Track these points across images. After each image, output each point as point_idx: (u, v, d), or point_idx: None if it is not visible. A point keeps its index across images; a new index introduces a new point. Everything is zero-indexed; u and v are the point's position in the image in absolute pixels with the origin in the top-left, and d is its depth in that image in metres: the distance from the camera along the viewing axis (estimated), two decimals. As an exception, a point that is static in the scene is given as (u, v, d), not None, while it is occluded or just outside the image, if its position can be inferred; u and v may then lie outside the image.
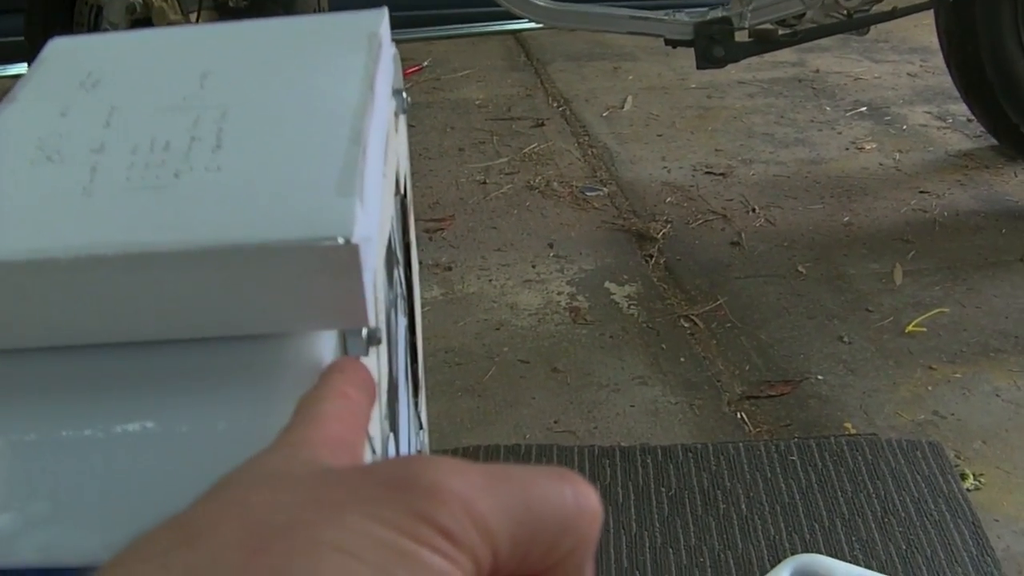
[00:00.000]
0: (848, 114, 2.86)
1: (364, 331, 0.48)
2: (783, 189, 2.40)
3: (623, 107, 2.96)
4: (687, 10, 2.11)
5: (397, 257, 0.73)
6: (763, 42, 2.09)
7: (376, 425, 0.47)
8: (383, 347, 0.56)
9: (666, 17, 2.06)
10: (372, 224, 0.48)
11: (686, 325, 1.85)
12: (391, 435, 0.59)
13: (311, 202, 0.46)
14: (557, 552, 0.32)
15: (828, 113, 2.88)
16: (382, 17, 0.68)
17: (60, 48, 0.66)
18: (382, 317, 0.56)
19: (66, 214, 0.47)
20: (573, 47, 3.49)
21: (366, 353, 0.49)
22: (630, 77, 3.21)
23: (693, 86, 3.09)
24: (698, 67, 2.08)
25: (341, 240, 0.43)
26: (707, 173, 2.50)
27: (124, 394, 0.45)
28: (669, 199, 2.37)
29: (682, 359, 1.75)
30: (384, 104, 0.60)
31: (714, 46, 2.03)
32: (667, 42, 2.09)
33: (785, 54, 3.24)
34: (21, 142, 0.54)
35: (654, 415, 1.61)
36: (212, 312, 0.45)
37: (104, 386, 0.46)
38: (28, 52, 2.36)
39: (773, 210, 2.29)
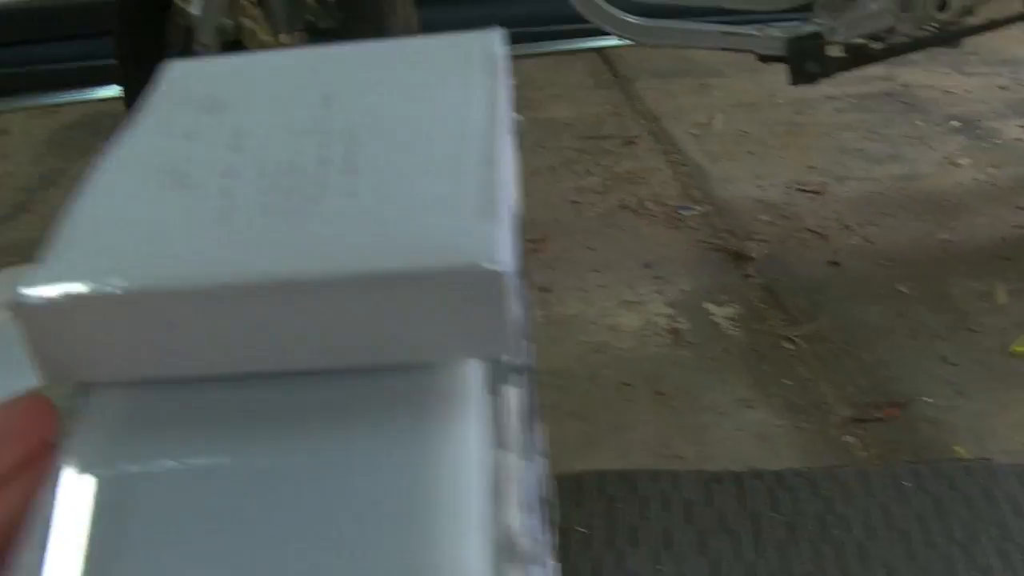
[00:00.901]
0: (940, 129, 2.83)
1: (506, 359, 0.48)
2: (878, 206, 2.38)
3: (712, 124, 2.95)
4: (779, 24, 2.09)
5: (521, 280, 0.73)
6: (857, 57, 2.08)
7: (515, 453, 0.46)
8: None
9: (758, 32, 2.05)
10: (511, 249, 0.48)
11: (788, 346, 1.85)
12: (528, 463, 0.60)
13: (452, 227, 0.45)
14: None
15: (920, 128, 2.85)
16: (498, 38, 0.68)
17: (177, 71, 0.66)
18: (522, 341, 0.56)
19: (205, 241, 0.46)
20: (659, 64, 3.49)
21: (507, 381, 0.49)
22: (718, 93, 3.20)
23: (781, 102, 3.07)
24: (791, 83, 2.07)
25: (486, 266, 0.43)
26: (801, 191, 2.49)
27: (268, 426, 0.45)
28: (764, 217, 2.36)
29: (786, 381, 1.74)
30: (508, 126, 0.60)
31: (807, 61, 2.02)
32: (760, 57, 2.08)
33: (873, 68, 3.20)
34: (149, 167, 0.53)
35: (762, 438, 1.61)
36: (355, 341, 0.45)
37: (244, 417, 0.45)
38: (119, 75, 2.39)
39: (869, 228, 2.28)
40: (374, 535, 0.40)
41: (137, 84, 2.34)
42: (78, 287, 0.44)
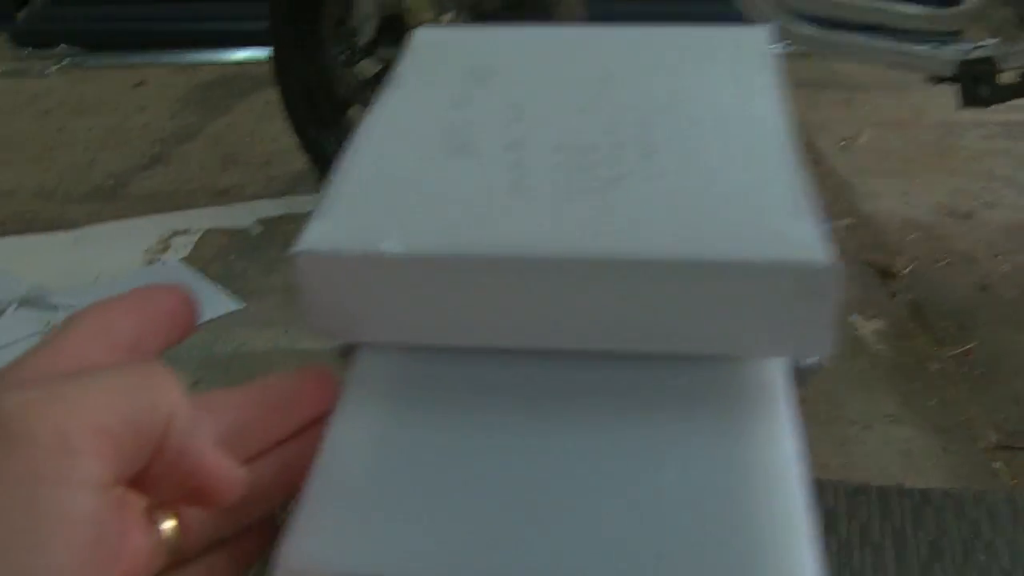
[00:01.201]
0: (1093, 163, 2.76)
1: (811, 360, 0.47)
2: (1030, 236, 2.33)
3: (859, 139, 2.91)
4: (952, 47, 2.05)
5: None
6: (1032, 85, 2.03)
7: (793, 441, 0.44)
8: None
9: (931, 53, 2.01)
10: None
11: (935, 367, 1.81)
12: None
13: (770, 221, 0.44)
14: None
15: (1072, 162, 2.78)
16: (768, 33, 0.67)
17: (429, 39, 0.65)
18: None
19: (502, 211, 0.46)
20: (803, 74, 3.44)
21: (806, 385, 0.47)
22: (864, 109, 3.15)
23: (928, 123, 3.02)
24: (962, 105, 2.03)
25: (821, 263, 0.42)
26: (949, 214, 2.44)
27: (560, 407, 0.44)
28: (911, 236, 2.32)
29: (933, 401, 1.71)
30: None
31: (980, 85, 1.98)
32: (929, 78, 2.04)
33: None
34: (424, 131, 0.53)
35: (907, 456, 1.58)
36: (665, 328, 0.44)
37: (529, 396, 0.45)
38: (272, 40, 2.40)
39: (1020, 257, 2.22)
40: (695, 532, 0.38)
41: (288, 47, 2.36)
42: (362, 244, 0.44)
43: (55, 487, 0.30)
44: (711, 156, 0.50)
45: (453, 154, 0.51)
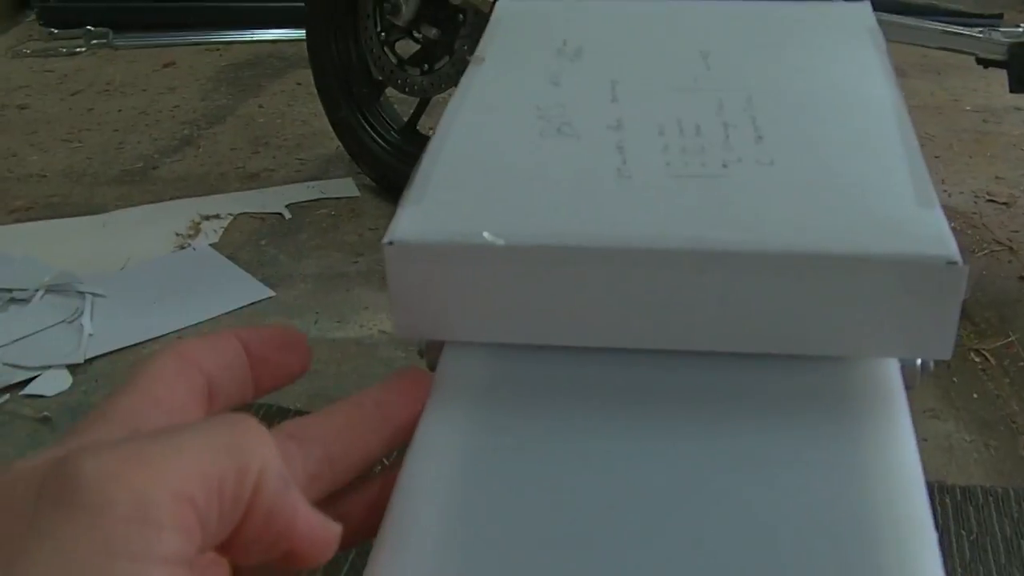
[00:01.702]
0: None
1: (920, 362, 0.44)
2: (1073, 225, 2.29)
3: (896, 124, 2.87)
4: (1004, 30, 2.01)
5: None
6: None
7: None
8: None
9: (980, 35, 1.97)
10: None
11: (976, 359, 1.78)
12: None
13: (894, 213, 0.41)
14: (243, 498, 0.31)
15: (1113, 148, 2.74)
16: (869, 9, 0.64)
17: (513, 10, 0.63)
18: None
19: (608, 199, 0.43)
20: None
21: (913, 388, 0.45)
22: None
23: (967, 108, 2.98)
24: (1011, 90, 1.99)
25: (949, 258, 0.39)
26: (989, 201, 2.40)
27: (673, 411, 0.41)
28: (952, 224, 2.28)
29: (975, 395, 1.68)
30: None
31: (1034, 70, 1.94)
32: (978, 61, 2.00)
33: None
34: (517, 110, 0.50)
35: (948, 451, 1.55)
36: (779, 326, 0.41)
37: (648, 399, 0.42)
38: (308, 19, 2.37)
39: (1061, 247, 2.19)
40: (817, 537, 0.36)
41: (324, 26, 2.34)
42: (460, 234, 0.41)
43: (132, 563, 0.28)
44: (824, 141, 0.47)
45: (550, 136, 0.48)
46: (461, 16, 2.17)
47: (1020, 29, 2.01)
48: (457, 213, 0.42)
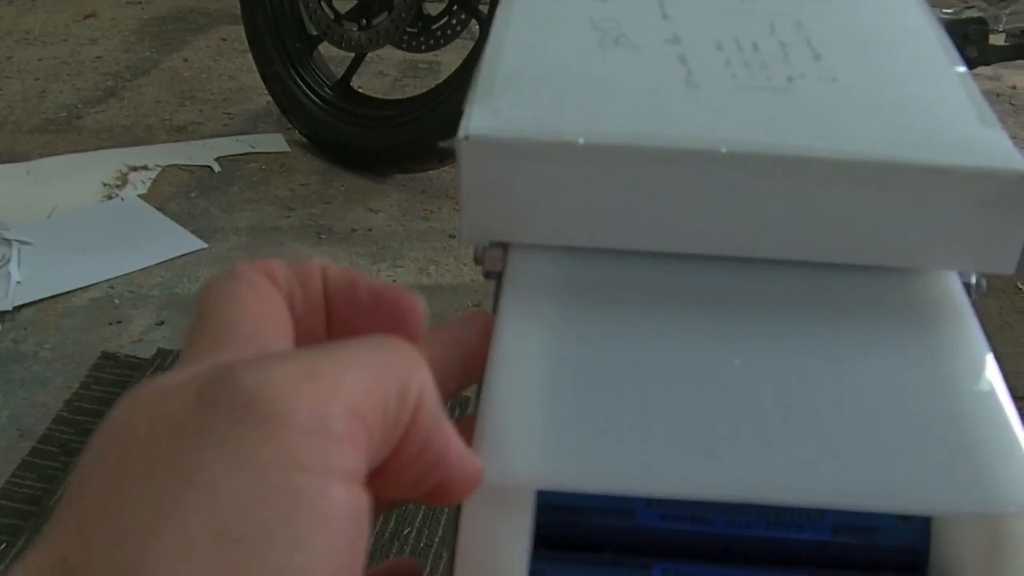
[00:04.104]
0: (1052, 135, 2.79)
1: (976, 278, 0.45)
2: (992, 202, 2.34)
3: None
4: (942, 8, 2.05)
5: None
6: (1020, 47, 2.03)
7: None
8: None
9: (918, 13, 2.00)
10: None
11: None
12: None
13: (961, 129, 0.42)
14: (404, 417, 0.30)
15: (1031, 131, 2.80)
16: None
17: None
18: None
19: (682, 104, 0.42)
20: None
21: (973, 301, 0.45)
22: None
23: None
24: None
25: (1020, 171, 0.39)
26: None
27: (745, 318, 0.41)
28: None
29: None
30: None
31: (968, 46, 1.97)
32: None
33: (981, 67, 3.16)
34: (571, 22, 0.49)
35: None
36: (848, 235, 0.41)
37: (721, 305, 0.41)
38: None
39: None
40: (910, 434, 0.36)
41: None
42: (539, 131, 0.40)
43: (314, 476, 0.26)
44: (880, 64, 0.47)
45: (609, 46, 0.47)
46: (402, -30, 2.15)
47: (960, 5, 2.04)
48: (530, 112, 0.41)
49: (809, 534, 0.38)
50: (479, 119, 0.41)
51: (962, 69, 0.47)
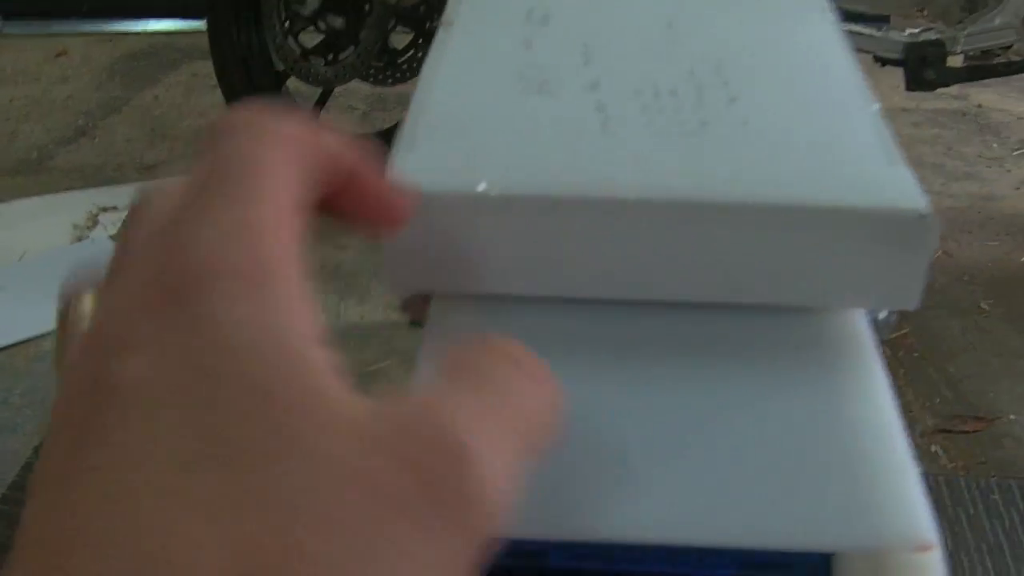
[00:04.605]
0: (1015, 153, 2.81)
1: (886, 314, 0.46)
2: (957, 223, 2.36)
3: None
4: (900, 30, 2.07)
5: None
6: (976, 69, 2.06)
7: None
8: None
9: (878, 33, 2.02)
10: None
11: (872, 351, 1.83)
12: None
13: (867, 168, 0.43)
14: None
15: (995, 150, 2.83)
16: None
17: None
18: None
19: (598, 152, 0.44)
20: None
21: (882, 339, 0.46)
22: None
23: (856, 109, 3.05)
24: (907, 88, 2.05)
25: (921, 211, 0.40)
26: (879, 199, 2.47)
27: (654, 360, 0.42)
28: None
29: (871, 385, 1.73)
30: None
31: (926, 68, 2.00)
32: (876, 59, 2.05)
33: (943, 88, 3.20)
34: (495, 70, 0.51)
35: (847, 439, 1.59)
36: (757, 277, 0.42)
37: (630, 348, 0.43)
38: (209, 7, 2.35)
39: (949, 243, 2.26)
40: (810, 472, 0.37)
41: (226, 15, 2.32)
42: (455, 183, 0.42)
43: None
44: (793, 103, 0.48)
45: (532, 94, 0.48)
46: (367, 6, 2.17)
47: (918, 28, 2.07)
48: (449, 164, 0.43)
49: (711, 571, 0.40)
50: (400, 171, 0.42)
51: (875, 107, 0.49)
• • • •
**TASK DESCRIPTION**
Write out exactly the lines above from the line with "6: (763, 42, 2.09)" through the line with "26: (707, 173, 2.50)", both of them included, and leave out all other lines.

**TASK ANSWER**
6: (763, 42, 2.09)
7: (376, 425, 0.47)
8: (383, 347, 0.56)
9: (666, 17, 2.06)
10: (372, 224, 0.48)
11: (686, 325, 1.85)
12: (391, 435, 0.59)
13: (311, 202, 0.46)
14: (557, 552, 0.32)
15: (828, 113, 2.88)
16: (382, 17, 0.68)
17: (60, 48, 0.66)
18: (382, 317, 0.56)
19: (66, 214, 0.47)
20: (573, 47, 3.49)
21: (366, 353, 0.49)
22: (630, 77, 3.21)
23: (693, 86, 3.09)
24: (698, 67, 2.08)
25: (341, 240, 0.43)
26: (707, 173, 2.50)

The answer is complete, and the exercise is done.